The discrepancy in outcomes between patients diagnosed with the same stage of AKI by different criteria is not surprising. Although alteration in UO is a sensitive marker of AKI, it is not very specific. For example, ultrafiltration is commonly used to reduce perioperative fluid excess and UO decreases as ultrafiltration volume increases8. However, information on perioperative fluid management — particularly whether ultrafiltration during cardiopulmonary bypass was performed — is not provided in this study. Whether or not oliguria as defined by current AKI criteria reflects true kidney injury or haemoconcentration owing to perioperative ultrafiltration remains unknown.

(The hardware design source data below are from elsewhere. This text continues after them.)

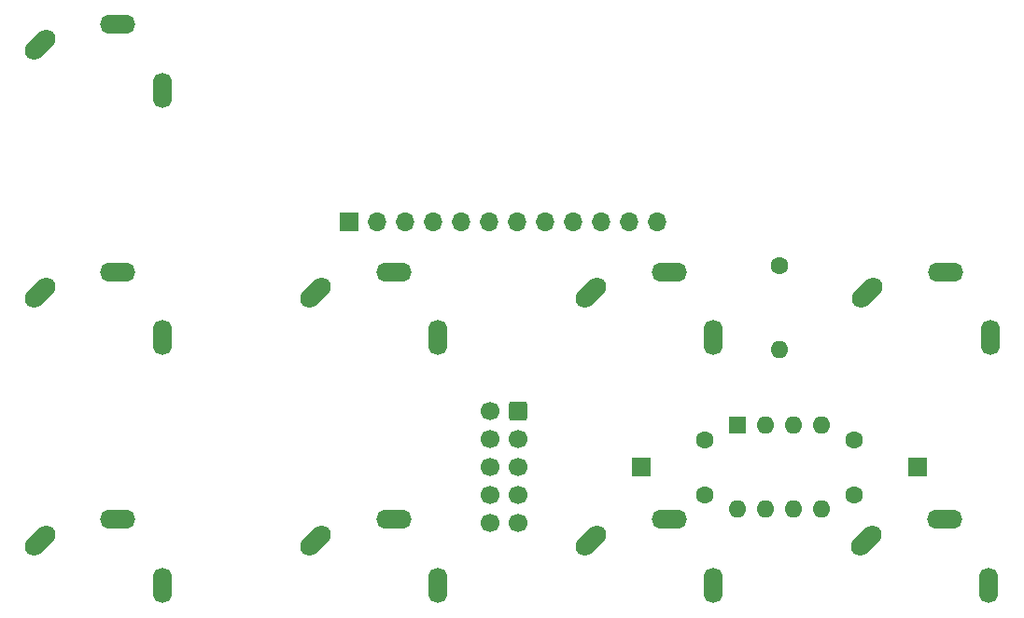
<source format=gts>
G04 #@! TF.GenerationSoftware,KiCad,Pcbnew,9.0.0*
G04 #@! TF.CreationDate,2025-03-15T23:03:29+01:00*
G04 #@! TF.ProjectId,DMH_VCO_40106_PCB_Conn_Mk2,444d485f-5643-44f5-9f34-303130365f50,1*
G04 #@! TF.SameCoordinates,Original*
G04 #@! TF.FileFunction,Soldermask,Top*
G04 #@! TF.FilePolarity,Negative*
%FSLAX46Y46*%
G04 Gerber Fmt 4.6, Leading zero omitted, Abs format (unit mm)*
G04 Created by KiCad (PCBNEW 9.0.0) date 2025-03-15 23:03:29*
%MOMM*%
%LPD*%
G01*
G04 APERTURE LIST*
G04 Aperture macros list*
%AMRoundRect*
0 Rectangle with rounded corners*
0 $1 Rounding radius*
0 $2 $3 $4 $5 $6 $7 $8 $9 X,Y pos of 4 corners*
0 Add a 4 corners polygon primitive as box body*
4,1,4,$2,$3,$4,$5,$6,$7,$8,$9,$2,$3,0*
0 Add four circle primitives for the rounded corners*
1,1,$1+$1,$2,$3*
1,1,$1+$1,$4,$5*
1,1,$1+$1,$6,$7*
1,1,$1+$1,$8,$9*
0 Add four rect primitives between the rounded corners*
20,1,$1+$1,$2,$3,$4,$5,0*
20,1,$1+$1,$4,$5,$6,$7,0*
20,1,$1+$1,$6,$7,$8,$9,0*
20,1,$1+$1,$8,$9,$2,$3,0*%
%AMHorizOval*
0 Thick line with rounded ends*
0 $1 width*
0 $2 $3 position (X,Y) of the first rounded end (center of the circle)*
0 $4 $5 position (X,Y) of the second rounded end (center of the circle)*
0 Add line between two ends*
20,1,$1,$2,$3,$4,$5,0*
0 Add two circle primitives to create the rounded ends*
1,1,$1,$2,$3*
1,1,$1,$4,$5*%
G04 Aperture macros list end*
%ADD10HorizOval,1.712000X-0.533159X-0.533159X0.533159X0.533159X0*%
%ADD11O,1.712000X3.220000*%
%ADD12O,3.220000X1.712000*%
%ADD13R,1.700000X1.700000*%
%ADD14O,1.700000X1.700000*%
%ADD15C,1.600000*%
%ADD16R,1.600000X1.600000*%
%ADD17O,1.600000X1.600000*%
%ADD18RoundRect,0.250000X0.600000X0.600000X-0.600000X0.600000X-0.600000X-0.600000X0.600000X-0.600000X0*%
%ADD19C,1.700000*%
G04 APERTURE END LIST*
D10*
X132903810Y-224153810D03*
D11*
X144000000Y-228250000D03*
D12*
X140000000Y-222250000D03*
D10*
X82903810Y-224153810D03*
D11*
X94000000Y-228250000D03*
D12*
X90000000Y-222250000D03*
D10*
X57903810Y-179153810D03*
D11*
X69000000Y-183250000D03*
D12*
X65000000Y-177250000D03*
D10*
X57903810Y-201653810D03*
D11*
X69000000Y-205750000D03*
D12*
X65000000Y-199750000D03*
D10*
X133000000Y-201653810D03*
D11*
X144096190Y-205750000D03*
D12*
X140096190Y-199750000D03*
D10*
X82903810Y-201653810D03*
D11*
X94000000Y-205750000D03*
D12*
X90000000Y-199750000D03*
D10*
X107903810Y-224153810D03*
D11*
X119000000Y-228250000D03*
D12*
X115000000Y-222250000D03*
D10*
X107903810Y-201653810D03*
D11*
X119000000Y-205750000D03*
D12*
X115000000Y-199750000D03*
D10*
X57903810Y-224153810D03*
D11*
X69000000Y-228250000D03*
D12*
X65000000Y-222250000D03*
D13*
X86010000Y-195250000D03*
D14*
X88550000Y-195250000D03*
X91090000Y-195250000D03*
X93630000Y-195250000D03*
X96170000Y-195250000D03*
X98710000Y-195250000D03*
X101250000Y-195250000D03*
X103790000Y-195250000D03*
X106330000Y-195250000D03*
X108870000Y-195250000D03*
X111410000Y-195250000D03*
X113950000Y-195250000D03*
D15*
X118250000Y-220000000D03*
X118250000Y-215000000D03*
D13*
X137500000Y-217500000D03*
X112500000Y-217500000D03*
D16*
X121200000Y-213700000D03*
D17*
X123740000Y-213700000D03*
X126280000Y-213700000D03*
X128820000Y-213700000D03*
X128820000Y-221320000D03*
X126280000Y-221320000D03*
X123740000Y-221320000D03*
X121200000Y-221320000D03*
D18*
X101252500Y-212420000D03*
D19*
X101252500Y-214960000D03*
X101252500Y-217500000D03*
X101252500Y-220040000D03*
X101252500Y-222580000D03*
X98712500Y-212420000D03*
X98712500Y-214960000D03*
X98712500Y-217500000D03*
X98712500Y-220040000D03*
X98712500Y-222580000D03*
D15*
X131750000Y-215000000D03*
X131750000Y-220000000D03*
X125000000Y-199190000D03*
D17*
X125000000Y-206810000D03*
M02*

</source>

Clearly, the currently available tools for diagnosis of AKI are not capable of accurately assessing risk or fully reflecting the heterogeneous nature of AKI. Hopefully, the future incorporation of novel tubular damage biomarkers will help clinicians to distinguish AKI from changes in renal function that are not associated with adverse outcomes. For example, patients diagnosed with AKI by UO criteria who also have increases in the levels of damage biomarkers may have significantly different outcomes from those with oliguria but no increase in biomarker levels. In addition, dynamic evaluation of renal function will further increase our ability to identify inter-individual differences in renal capacity and susceptibility to injury, even among individuals with normal glomerular filtration rate9. For example, among patients with stage 1 AKI, those with intact renal functional reserve might have significantly different outcomes from those with reduced renal functional reserve. Furthermore, normalization of SCr levels may not be an indication of complete recovery after an episode of AKI and changes in damage biomarkers might help stratify these patients10. A thorough discussion regarding risk stratification and articulated diagnosis of AKI is expected at the upcoming KDIGO consensus conference. The odyssey of risk stratification in AKI continues but hopefully within the next 5–10 years we will have more robust methods for diagnosis and staging of AKI.